Copy out, word for word, only the lines from the one containing "scientific name: Erythranthe diffusa" through the one containing "order: Entomobryomorpha", both included.
-- INFORMATION PROVIDED start --
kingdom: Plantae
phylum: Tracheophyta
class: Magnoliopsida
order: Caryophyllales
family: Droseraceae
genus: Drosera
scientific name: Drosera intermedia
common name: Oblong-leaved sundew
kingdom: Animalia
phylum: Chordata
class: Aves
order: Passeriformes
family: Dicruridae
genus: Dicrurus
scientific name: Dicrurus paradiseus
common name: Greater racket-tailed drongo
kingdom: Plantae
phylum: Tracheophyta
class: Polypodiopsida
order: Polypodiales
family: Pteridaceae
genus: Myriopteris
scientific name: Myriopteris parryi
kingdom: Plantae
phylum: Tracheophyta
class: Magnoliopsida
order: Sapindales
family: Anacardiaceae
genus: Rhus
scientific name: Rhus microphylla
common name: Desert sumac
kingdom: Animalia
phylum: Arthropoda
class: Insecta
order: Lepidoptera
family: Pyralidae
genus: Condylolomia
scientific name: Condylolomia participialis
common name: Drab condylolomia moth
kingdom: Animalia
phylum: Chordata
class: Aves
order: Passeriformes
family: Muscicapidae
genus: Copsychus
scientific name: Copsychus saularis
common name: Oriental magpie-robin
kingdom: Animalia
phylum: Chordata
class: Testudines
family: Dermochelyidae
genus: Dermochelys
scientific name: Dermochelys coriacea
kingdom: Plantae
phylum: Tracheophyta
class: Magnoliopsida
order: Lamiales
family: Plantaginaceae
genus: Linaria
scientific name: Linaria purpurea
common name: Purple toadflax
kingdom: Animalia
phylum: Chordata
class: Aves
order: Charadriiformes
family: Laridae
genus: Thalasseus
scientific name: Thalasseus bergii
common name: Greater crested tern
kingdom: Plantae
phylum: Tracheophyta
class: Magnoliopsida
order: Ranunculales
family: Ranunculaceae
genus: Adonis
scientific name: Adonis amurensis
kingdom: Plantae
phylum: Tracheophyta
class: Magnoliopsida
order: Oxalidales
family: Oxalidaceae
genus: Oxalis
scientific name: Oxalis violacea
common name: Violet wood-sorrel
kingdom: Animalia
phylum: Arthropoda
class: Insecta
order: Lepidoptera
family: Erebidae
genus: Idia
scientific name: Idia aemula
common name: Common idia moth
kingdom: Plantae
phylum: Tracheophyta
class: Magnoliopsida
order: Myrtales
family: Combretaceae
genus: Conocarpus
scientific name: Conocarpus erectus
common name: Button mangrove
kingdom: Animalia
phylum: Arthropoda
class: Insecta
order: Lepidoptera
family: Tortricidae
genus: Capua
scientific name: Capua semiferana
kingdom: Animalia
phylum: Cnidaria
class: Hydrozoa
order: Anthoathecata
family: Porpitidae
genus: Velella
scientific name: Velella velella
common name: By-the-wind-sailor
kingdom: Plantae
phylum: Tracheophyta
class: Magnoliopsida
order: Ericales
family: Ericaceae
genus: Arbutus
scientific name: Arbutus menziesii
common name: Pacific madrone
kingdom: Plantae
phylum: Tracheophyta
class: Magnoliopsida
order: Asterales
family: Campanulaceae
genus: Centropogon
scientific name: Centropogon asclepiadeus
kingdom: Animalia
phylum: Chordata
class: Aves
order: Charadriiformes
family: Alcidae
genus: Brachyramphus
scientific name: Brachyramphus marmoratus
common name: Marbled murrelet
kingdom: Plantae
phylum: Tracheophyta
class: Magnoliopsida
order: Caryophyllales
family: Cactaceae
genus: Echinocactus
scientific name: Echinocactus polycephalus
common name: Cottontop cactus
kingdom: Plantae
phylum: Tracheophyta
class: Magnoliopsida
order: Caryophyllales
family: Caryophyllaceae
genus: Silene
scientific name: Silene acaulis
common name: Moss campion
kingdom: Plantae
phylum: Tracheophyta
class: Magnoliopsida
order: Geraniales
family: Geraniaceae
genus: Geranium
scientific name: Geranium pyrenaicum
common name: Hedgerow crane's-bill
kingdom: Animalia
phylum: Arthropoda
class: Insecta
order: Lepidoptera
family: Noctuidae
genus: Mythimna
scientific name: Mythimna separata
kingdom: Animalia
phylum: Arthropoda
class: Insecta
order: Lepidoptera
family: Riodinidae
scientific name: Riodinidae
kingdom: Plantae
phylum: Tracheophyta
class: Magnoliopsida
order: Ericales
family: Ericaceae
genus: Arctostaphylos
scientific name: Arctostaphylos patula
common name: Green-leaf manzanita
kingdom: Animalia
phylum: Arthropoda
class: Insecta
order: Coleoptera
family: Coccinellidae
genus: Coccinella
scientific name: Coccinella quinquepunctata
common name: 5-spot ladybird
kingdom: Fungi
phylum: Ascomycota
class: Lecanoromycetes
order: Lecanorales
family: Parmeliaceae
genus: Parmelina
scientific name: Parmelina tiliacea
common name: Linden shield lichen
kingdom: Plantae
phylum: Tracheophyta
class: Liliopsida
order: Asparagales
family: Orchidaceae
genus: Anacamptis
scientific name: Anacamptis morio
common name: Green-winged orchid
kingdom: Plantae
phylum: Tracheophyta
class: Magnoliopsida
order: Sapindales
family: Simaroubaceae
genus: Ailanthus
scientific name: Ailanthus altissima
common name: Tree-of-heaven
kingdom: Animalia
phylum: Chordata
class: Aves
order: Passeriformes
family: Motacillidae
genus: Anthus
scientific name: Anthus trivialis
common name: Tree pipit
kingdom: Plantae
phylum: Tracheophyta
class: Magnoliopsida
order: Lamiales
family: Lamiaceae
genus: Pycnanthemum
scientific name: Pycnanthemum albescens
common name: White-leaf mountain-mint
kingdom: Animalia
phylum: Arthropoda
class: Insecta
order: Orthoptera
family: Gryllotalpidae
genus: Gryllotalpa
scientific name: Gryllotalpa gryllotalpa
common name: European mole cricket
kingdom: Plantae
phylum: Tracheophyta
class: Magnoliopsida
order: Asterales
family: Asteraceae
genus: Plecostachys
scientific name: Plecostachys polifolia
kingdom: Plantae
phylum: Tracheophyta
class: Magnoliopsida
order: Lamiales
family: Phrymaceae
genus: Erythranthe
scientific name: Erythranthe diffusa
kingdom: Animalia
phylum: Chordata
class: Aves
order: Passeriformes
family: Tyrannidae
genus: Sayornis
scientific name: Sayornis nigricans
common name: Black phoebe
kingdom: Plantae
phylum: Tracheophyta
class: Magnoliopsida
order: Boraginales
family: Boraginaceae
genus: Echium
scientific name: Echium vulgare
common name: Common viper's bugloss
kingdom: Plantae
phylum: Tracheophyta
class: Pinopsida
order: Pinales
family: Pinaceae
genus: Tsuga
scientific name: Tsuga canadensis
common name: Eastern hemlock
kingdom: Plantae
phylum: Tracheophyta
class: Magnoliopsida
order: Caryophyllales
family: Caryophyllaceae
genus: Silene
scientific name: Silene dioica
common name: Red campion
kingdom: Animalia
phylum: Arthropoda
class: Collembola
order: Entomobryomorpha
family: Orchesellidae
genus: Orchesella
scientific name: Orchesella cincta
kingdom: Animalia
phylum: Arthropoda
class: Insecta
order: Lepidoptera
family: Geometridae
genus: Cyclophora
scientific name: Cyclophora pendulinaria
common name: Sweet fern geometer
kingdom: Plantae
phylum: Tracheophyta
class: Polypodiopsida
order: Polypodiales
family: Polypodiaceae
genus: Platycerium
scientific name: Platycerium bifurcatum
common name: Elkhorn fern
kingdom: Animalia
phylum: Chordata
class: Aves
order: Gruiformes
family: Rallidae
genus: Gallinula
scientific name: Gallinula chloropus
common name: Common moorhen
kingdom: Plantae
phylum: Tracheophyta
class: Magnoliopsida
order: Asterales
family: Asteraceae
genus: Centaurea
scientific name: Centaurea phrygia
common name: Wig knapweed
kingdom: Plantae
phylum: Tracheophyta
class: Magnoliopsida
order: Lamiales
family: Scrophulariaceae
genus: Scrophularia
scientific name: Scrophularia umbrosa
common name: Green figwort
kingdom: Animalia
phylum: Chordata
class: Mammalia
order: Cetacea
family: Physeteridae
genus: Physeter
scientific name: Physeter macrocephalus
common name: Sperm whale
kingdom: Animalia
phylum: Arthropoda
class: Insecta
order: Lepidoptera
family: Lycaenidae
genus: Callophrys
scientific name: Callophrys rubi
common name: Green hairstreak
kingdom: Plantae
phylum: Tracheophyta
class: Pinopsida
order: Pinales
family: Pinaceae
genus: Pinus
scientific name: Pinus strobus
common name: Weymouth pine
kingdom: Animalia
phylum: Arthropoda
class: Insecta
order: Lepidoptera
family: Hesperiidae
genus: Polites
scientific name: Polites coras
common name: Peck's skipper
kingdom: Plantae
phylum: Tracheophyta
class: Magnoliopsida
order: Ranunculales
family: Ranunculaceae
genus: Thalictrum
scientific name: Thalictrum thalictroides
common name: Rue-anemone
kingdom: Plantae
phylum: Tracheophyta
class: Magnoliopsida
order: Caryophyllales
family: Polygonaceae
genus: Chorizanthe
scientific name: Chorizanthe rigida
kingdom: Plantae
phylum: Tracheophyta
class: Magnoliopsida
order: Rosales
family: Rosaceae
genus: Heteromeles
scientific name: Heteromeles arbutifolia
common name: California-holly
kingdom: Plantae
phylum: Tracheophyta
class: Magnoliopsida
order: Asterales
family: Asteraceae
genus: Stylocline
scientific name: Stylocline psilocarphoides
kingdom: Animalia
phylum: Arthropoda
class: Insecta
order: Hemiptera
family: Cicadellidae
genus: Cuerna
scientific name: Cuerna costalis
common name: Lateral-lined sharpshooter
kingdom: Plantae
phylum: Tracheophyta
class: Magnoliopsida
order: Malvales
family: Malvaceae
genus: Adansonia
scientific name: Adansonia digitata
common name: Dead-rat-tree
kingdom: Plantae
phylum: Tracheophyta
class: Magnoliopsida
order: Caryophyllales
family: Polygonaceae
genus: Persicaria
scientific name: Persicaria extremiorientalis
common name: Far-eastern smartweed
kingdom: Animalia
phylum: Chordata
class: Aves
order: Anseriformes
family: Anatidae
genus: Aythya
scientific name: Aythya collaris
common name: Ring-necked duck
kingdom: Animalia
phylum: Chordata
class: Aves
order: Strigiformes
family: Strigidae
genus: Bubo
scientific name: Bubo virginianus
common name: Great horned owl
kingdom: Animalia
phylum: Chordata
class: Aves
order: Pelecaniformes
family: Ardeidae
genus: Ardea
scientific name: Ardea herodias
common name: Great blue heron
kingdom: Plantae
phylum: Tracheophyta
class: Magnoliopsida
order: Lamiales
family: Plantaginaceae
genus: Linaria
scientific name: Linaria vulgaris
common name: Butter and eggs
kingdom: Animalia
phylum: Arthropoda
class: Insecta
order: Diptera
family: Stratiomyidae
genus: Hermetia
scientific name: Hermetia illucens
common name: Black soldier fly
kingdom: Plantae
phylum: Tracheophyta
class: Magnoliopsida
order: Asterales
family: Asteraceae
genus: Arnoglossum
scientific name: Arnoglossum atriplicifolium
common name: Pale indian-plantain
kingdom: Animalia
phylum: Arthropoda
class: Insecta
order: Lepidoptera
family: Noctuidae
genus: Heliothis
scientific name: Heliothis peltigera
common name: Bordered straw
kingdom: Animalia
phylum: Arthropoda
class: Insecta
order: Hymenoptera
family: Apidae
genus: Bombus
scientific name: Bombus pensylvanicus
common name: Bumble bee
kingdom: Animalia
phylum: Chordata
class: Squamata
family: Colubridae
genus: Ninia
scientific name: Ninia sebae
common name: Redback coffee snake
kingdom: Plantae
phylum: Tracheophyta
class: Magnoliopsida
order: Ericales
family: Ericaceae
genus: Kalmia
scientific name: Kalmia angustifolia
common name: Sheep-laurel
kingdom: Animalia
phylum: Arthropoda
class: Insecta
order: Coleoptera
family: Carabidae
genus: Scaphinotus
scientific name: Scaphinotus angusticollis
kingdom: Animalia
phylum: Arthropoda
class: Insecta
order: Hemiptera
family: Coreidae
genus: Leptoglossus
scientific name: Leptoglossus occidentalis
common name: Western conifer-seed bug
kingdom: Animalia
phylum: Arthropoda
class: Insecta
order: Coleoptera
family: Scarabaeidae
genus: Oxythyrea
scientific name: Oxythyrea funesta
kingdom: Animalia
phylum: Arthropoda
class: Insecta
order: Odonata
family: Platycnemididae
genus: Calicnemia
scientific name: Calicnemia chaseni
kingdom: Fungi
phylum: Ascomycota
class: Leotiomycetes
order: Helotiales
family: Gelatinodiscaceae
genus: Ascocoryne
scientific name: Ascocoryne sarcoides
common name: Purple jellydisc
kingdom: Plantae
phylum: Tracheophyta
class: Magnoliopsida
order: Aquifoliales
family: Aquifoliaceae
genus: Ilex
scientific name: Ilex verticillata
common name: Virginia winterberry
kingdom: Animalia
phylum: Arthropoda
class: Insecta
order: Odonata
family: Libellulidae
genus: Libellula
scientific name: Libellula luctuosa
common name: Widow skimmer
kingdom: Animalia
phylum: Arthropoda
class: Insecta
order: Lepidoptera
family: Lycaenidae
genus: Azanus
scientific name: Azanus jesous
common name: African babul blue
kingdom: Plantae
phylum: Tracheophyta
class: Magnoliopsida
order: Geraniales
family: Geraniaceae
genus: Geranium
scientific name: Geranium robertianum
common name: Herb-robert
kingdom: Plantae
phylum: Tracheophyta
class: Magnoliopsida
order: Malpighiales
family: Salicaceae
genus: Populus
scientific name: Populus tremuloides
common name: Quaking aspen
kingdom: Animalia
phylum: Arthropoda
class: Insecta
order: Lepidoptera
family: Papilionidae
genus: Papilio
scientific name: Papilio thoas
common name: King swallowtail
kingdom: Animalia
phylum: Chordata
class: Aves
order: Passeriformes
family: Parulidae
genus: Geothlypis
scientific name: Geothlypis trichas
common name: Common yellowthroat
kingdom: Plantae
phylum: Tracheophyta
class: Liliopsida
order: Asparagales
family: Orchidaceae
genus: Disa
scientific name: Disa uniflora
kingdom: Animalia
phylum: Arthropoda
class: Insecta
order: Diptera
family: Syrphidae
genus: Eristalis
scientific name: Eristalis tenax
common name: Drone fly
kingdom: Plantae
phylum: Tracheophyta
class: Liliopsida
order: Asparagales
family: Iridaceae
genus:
-- INFORMATION PROVIDED end --
• **RESULT OF THIS TASK**
scientific name: Erythranthe diffusa
kingdom: Animalia
phylum: Chordata
class: Aves
order: Passeriformes
family: Tyrannidae
genus: Sayornis
scientific name: Sayornis nigricans
common name: Black phoebe
kingdom: Plantae
phylum: Tracheophyta
class: Magnoliopsida
order: Boraginales
family: Boraginaceae
genus: Echium
scientific name: Echium vulgare
common name: Common viper's bugloss
kingdom: Plantae
phylum: Tracheophyta
class: Pinopsida
order: Pinales
family: Pinaceae
genus: Tsuga
scientific name: Tsuga canadensis
common name: Eastern hemlock
kingdom: Plantae
phylum: Tracheophyta
class: Magnoliopsida
order: Caryophyllales
family: Caryophyllaceae
genus: Silene
scientific name: Silene dioica
common name: Red campion
kingdom: Animalia
phylum: Arthropoda
class: Collembola
order: Entomobryomorpha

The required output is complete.